(TEXT EXCERPT):
She appeared to crumple physically.
"I can't believe it," she whined, "a friend of mine called you a while ago and you told her you weren't giving lessons any more," she went on, this revelation begging the question as to why she thought I'd make some kind of inconsistent exception for her. "It's for my 16-year-old son. Not even conversation?"

Ah yes, conversation classes - the linguistic equivalent of watching a student give birth. For some reason people assume "conversation classes", which are more often than not nothing of the sort, are something you just do at a minute's notice, some kind of free and easy 1960s students and teachers heavily relating to each other sort of vibe. Little do they realise most students' abject inability to hold any kind of conversation that would be generally accepted as intelligible, meaning that good old teach has to prepare wads of material and assorted bumpf to fill the awkward silences. I still awake at night with sweats brought on by nightmares involving running out of material absurdly early in a class.

My last teaching job at a Business English-oriented school involved giving lessons to a particularly limited individual who was invariably the only member of the class to show up, meaning I was forced into giving him one-to-one classes. Of the hour-long class, he probably communicated for at most 15 minutes, which, to be honest, was quite enough. Oddly, though I detected no stammer when he spoke Portuguese, when he attempted to express his inner feelings in English, he'd suddenly get stuck on a word, repeating part of it half a dozen times while cocking his head at an awkward angle and looking heavenwards, as if he were looking up a chimney, or perhaps had just sat on something unexpectedly sharp. I would just sit there and look evenly at him, stifling the urge to scream encouragement.

Anyway, this lady was particularly persistent. I suggested my friend Bert, who has a school and speaks impeccable English.

(DATASET CONTENT):
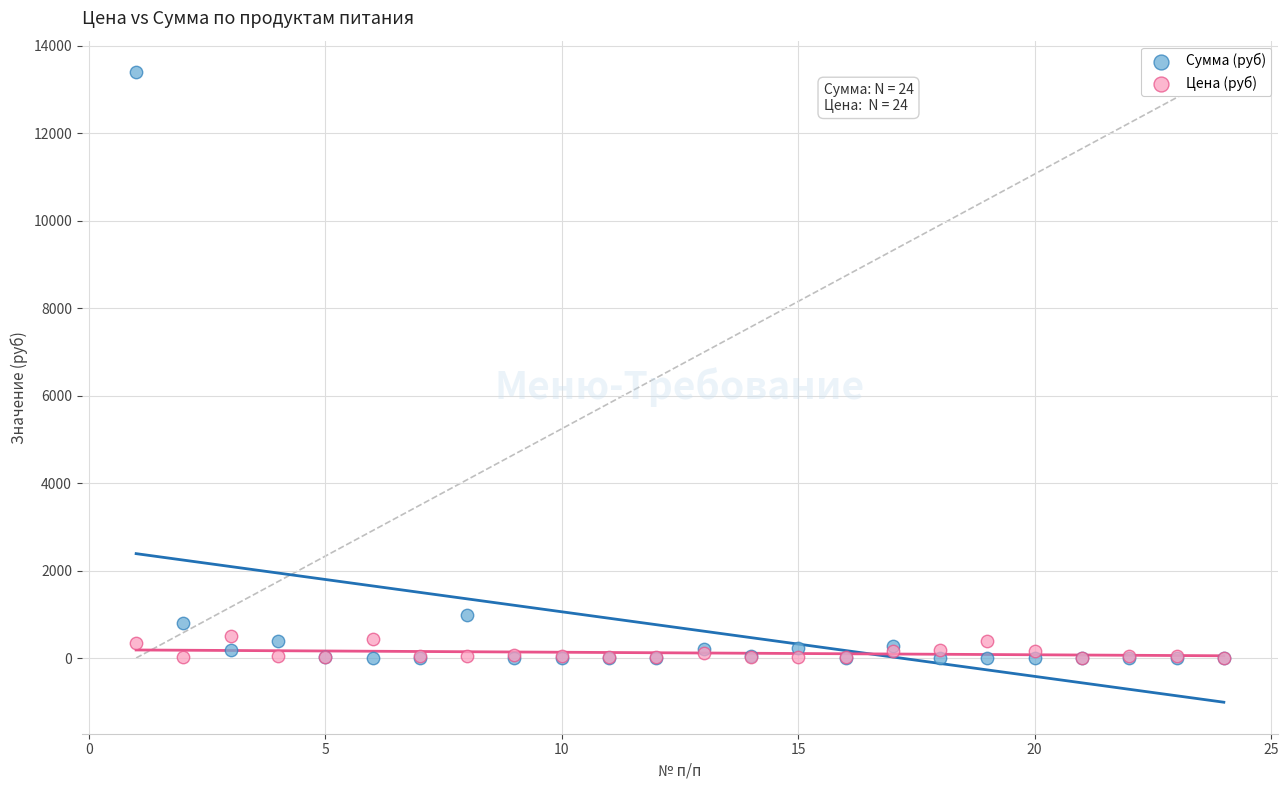

Which series contains the highest Y value?

Сумма (руб)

(EXPLORE THE MATERIAL):
a - Copy the stretch of the teaching anecdote from "Ah yes, conversation" through "in a class.".
b - In the teaching anecdote, how long did the one-to-one student at the Business English school communicate during each hour-long class?

(ANSWERS GIVEN):
a -
Ah yes, conversation classes - the linguistic equivalent of watching a student give birth. For some reason people assume "conversation classes", which are more often than not nothing of the sort, are something you just do at a minute's notice, some kind of free and easy 1960s students and teachers heavily relating to each other sort of vibe. Little do they realise most students' abject inability to hold any kind of conversation that would be generally accepted as intelligible, meaning that good old teach has to prepare wads of material and assorted bumpf to fill the awkward silences. I still awake at night with sweats brought on by nightmares involving running out of material absurdly early in a class.

b - At most 15 minutes.